As written earlier, due to the worry that the property market may have become too cold and become a danger to the whole economy, China has started to ‘warm-up’ its property market. Read here: China’s Property Market Rescue Package Deployed. This is insufficient as per China’s largest residential developer, Vanke. In fact, only the two major cities of Beijing and Shanghai are doing well while many other cities are facing great inventory pressure. In other words, way too many supply than what demand can absorb. On average, China needs 13 months to sell off existing inventory. Of course his views are different from many other developers who said that the worst time is over for the property market. Nevertheless, as per statistics from official data, the real estate investment growth has slowed for the first 11 months of 2014. However, in terms of property sales, it has hit the highest level seen thus far for 2014. Perhaps, the warming up has started to show some results.
Except for China, not many market has been more aggressive than usual to prop up the real estate market. For example, in Malaysia, officially the push is for more affordable homes by both the government as well as the private sector instead of relaxing measures such as DIBS or reduction of RPGT or even relaxing the bank lending curbs from Bank Negara Malaysia. Perhaps the market is different. The oversupply situation in Malaysia is definitely not as bad as China. However, looking closely may reveal that prices of properties in KL is definitely not sustainable at current level. Average price is close to RM700k which is exorbitant no matter to which category of middle income Malaysians. Read here: Average Value of residential properties in KL is RM673K In other words, the lower priced secondary ones are available but so are those which are over RM1 million and yet is just 1,000 sf or even smaller depending on the area which the property is at. I do not think the buyers would suffer losses by selling it because of their much lower entry prices many years back but seriously, there’s no chance to earn huge profits like what these buyers envisioned when they bought it in the first place.

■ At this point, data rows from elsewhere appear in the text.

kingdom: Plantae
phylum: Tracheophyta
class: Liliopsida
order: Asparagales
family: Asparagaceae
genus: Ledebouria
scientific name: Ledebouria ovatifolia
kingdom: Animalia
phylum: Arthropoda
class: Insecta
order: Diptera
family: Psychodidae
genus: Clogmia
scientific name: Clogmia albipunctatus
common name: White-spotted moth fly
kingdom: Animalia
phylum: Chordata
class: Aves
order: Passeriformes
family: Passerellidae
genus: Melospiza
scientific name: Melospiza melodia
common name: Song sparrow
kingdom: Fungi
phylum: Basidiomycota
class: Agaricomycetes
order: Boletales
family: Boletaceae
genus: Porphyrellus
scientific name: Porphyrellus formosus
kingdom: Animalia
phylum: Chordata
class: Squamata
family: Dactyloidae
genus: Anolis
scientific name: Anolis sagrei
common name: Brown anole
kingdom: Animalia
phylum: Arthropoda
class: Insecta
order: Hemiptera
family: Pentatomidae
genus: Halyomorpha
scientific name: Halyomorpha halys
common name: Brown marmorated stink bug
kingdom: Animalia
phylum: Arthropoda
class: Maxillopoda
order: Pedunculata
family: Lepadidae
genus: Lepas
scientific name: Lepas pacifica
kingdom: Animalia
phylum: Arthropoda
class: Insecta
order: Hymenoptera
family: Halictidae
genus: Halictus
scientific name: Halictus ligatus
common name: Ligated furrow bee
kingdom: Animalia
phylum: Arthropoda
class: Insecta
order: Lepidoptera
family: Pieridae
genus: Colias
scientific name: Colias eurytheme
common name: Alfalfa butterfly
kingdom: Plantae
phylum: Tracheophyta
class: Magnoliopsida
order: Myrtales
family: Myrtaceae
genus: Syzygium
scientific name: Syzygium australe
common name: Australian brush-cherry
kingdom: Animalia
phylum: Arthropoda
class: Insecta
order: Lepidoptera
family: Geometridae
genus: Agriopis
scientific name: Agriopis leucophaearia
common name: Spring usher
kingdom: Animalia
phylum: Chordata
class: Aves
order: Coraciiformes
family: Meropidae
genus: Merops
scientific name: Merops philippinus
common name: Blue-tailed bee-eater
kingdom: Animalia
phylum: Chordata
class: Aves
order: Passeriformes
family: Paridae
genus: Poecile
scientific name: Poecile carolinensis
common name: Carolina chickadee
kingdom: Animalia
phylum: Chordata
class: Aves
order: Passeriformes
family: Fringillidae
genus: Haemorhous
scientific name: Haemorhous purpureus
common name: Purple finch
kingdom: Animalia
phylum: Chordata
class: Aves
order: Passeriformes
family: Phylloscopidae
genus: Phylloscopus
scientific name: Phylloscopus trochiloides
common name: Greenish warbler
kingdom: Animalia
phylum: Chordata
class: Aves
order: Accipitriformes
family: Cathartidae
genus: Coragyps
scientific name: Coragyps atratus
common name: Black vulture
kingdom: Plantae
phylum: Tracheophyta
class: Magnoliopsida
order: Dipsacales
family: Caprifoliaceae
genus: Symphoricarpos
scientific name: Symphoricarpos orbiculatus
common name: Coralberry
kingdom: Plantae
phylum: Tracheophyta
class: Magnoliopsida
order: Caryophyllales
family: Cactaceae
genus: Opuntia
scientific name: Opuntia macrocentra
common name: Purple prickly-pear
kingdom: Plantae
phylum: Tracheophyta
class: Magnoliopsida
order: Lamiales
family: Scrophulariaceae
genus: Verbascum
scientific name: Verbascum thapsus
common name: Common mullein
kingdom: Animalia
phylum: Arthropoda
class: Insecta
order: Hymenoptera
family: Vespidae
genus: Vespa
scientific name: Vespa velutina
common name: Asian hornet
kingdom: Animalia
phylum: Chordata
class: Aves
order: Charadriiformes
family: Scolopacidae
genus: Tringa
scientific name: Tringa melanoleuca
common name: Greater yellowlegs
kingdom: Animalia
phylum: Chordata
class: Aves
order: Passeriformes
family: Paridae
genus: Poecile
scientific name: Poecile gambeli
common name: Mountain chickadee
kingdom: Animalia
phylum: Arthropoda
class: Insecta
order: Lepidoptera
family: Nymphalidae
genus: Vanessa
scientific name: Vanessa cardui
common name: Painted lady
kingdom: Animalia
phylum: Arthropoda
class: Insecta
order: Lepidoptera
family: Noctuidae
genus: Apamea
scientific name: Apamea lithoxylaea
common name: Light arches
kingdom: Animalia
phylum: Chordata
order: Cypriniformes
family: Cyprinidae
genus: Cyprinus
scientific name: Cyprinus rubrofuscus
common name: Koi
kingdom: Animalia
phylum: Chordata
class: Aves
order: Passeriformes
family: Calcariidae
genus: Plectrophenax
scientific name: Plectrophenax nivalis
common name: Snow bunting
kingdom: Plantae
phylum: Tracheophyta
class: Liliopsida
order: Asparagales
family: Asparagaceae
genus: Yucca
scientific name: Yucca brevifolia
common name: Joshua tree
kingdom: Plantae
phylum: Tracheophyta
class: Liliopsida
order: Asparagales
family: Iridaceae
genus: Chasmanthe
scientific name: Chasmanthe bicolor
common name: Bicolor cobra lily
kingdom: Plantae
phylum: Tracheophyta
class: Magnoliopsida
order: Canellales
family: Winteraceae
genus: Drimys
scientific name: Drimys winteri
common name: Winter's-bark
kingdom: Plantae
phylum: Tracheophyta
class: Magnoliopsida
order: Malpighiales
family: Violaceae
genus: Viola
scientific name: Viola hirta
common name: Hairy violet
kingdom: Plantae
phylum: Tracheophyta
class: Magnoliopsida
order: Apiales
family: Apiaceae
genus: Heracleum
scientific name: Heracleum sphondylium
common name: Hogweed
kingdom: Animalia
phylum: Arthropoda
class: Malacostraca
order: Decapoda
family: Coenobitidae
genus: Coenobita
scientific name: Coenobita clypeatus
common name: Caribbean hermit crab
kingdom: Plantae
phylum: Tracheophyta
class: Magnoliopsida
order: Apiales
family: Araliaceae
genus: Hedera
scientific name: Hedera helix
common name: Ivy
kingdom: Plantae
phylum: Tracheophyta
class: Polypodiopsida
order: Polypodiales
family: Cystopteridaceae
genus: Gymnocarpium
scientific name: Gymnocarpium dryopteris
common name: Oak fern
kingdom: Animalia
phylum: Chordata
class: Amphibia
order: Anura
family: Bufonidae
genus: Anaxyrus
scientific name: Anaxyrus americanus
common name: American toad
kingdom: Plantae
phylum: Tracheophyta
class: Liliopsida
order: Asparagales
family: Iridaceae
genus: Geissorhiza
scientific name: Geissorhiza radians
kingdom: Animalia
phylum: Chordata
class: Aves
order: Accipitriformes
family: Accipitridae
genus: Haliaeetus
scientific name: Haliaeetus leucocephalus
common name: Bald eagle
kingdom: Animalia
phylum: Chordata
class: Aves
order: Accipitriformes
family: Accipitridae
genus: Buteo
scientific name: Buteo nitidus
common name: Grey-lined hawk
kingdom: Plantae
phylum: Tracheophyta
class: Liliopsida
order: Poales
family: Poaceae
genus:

Oh yeah, would the situation warrant some ‘warming up’ measures like that of China? I think we should just watch the Singapore property market for some clues. Already the local developers there are becoming more vocal in saying that the government may need to intervene before the market situation becomes too negative. Transactions are falling, prices are also dropping and this is true for HDB homes all the way to luxury ones in the island including Sentosa. Some sellers are even selling at a loss though actual reasons unknown. Assuming the Singapore government acts 6 – 9 months ahead of Malaysia, we can sort of guess what may happen once the Singaporean government intervenes in its property market. As of now, there has been no indication that such an action is forthcoming. If I do come across it, will share. Happy waiting, if you are still waiting.